__Activity__
If a line of the data below holds the string "Jonah", copy it.

Source texts of formatted documents:
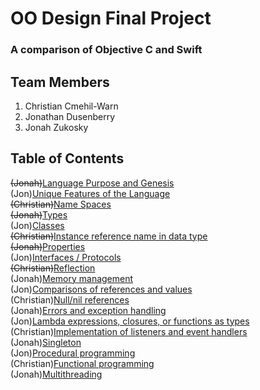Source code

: # OO Design Final Project
### A comparison of Objective C and Swift

## Team Members
1. Christian Cmehil-Warn
2. Jonathan Dusenberry
3. Jonah Zukosky

## Table of Contents
~~(Jonah)~~[Language Purpose and Genesis](Markdown%20Files/Language%20Purpose%20and%20Genesis.md)  
(Jon)[Unique Features of the Language](Markdown%20Files/Unique%20Features%20of%20the%20Language.md)  
~~(Christian)~~[Name Spaces](Markdown%20Files/Name%20Spaces.md)  
~~(Jonah)~~[Types](Markdown%20Files/Types.md)  
(Jon)[Classes](Markdown%20Files/Classes.md)  
~~(Christian)~~[Instance reference name in data type](Markdown%20Files/Instance%20Reference%20Name%20in%20Data%20Type.md)  
~~(Jonah)~~[Properties](Markdown%20Files/Properties.md)  
(Jon)[Interfaces / Protocols](Markdown%20Files/Interfaces%20or%20Protocols.md)  
~~(Christian)~~[Reflection](Markdown%20Files/Reflection.md)  
(Jonah)[Memory management](Markdown%20Files/Memory%20Management.md)  
(Jon)[Comparisons of references and values](Markdown%20Files/Comparisons%20of%20References%20and%20Values.md)  
(Christian)[Null/nil references](Markdown%20Files/Null%20or%20nil%20references.md)  
(Jonah)[Errors and exception handling](Markdown%20Files/Errors%20and%20Exception%20Handling.md)  
(Jon)[Lambda expressions, closures, or functions as types](Markdown%20Files/Lambda%20expressions%20closures%20or%20functions%20as%20types.md)  
(Christian)[Implementation of listeners and event handlers](Markdown%20Files/Implementation%20of%20listeners%20and%20event%20handlers.md)  
(Jonah)[Singleton](Markdown%20Files/Singleton.md)  
(Jon)[Procedural programming](Markdown%20Files/Procedural%20Programming.md)  
(Christian)[Functional programming](Markdown%20Files/Functional%20Programming.md)   
(Jonah)[Multithreading](Markdown%20Files/Multithreading.md)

__Completed exercise__
3. Jonah Zukosky
~~(Jonah)~~[Language Purpose and Genesis](Markdown%20Files/Language%20Purpose%20and%20Genesis.md)  
~~(Jonah)~~[Types](Markdown%20Files/Types.md)  
~~(Jonah)~~[Properties](Markdown%20Files/Properties.md)  
(Jonah)[Memory management](Markdown%20Files/Memory%20Management.md)  
(Jonah)[Errors and exception handling](Markdown%20Files/Errors%20and%20Exception%20Handling.md)  
(Jonah)[Singleton](Markdown%20Files/Singleton.md)  
(Jonah)[Multithreading](Markdown%20Files/Multithreading.md)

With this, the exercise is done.